Vladimir Poutine serait, selon certaines analyses, un maître des échecs, le jeu de stratégie le plus noble et le plus réputé. Mais depuis le mois de février, il semble surtout qu’il soit un simple joueur de belote. Filer la métaphore ludique en matière de conflit a-t‑il vraiment un sens ? Oui. Mais cela a davantage à voir avec les cartes qu’avec les échecs…
« L’absolu, le prétendument mathématique, ne trouve jamais pied ferme pour les calculs de l’art de la guerre. Dès le début s’y mêle un jeu de possibilités, de probabilités, de chance et de malchance qui court dans tous les fils fins ou épais de sa trame ; de toutes les ramifications de l’activité humaine, c’est du jeu de cartes que la guerre se rapproche le plus. (1) » Voilà ce qu’écrit Clausewitz dans le premier chapitre de son De la guerre. Et voilà pourquoi, depuis 1824, au moins, des académies militaires et des états – majors utilisent les jeux de guerre pour former leurs officiers.
Disons-le toute de suite, la route était semée d’embûches et toutes les armées n’ont pas adopté les jeux de guerre avec le même entrain que l’armée prussienne (d’où son nom initial de « Kriegspiel ») et il est un fait que ce sont les victoires allemandes de 1864, 1866 et 1870-1871 qui ont fini par piquer l’intérêt des autres puissances pour cet outil utilisé par les Prussiens pour former leurs officiers. Moltke l’ancien n’a‑t‑il pas fondé le premier club de Kriegspiel, en 1827 ?
Mais alors le jeu de guerre, qu’est-ce ? Il s’agit, comme l’écrit Francis McHugh dans The Fundamentals of Wargames (1966) d’une « simulation d’aspects choisis d’une situation de conflit, qui s’appuie sur des règles fixées à l’avance, des données et des procédures, afin d’offrir des expériences de prise de décision et des informations utilisables dans le monde réel (2) ». Le Kriegspiel introduit au sein de l’armée prussienne en 1824 répond à cette définition que l’on retrouve dans le Wargaming Handbook de l’armée britannique : il simule le combat au niveau de la compagnie avec des règles de mouvement qui prennent en compte le type des troupes et le terrain représenté sur la carte, susceptible de les ralentir où, si elles se déplacent sur route, de l’accélérer, et dont les dégâts des feux, décidés par un dé, s’appuient sur les données collectées par Scharnhorst sur l’efficacité des armes individuelles. Le dé sert à représenter le « jeu de possibilités, de probabilités » décrit par Clausewitz quand il parle du jeu de cartes, ce qu’il appelle également la friction.

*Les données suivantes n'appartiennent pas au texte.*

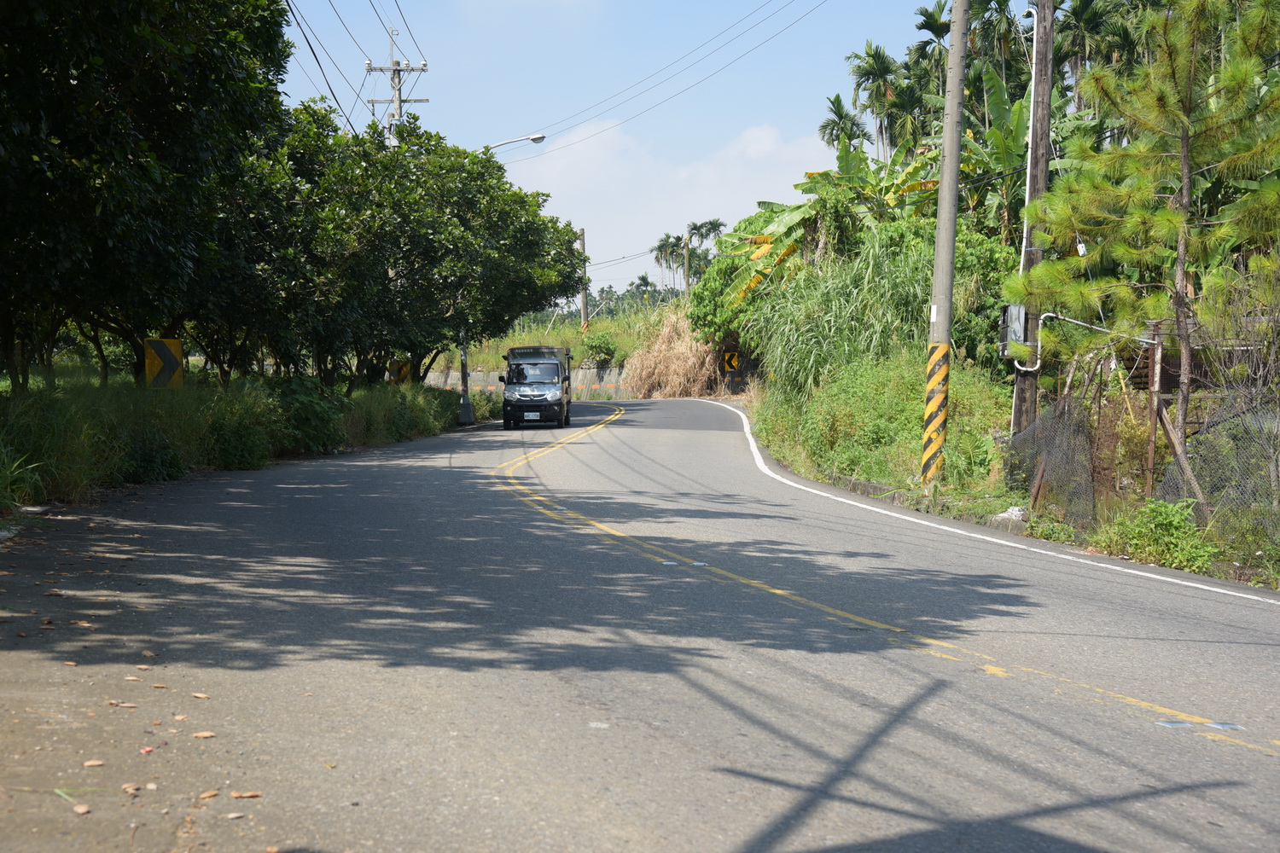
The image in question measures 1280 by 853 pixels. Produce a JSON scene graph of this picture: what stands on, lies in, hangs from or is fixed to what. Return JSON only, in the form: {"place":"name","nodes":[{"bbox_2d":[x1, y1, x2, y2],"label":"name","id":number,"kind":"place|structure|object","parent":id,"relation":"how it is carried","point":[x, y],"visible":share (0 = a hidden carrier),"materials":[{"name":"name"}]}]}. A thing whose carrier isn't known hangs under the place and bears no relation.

Les officiers de toutes les nations élaborent des plans, en suivant pour cela des méthodes éprouvées et affinées dans les différentes écoles d’état – major. Mais si l’on prend en compte les éventuels « cas non conformes » et que l’on envisage, dans son possible mode d’action, les modes d’action de l’ennemi, on note que lors des restitutions des exercices, c’est davantage la grammaire du plan que sa validité réelle qui est prise en compte. Certes, une phase dite de « wargaming », c’est-à‑dire éprouver le mode d’action envisagé, est bien censée être menée, mais elle l’est assez rarement et pour des raisons variées, dont les deux principales sont le manque de temps et le manque de connaissance de ce qu’est un wargame et de la manière dont il pourrait être utilisé.
Ce constat, un jeune officier dépité le formulait dès 1898 dans un petit pamphlet, Le Jeu de Guerre en France. Le commandant Henrionnet tenait pour premiers responsables le ministère, les chefs et les officiers plus âgés qui regardaient avec un mélange de dédain et d’inquiétude un outil susceptible d’exposer leurs possibles défaillances. Le premier des stigmates dont le jeu de guerre est précisément le terme de « jeu », associé à l’enfance et à la puérilité et dont les nombreux travaux sur la pertinence comme outil pédagogique peinent encore aujourd’hui à l’en débarrasser. On parle ainsi en France, au tournant du XXe siècle de « manœuvre sur carte » pour ne pas effrayer le ministère et l’état – major qui pourraient croire que les officiers s’amusent au lieu de travailler.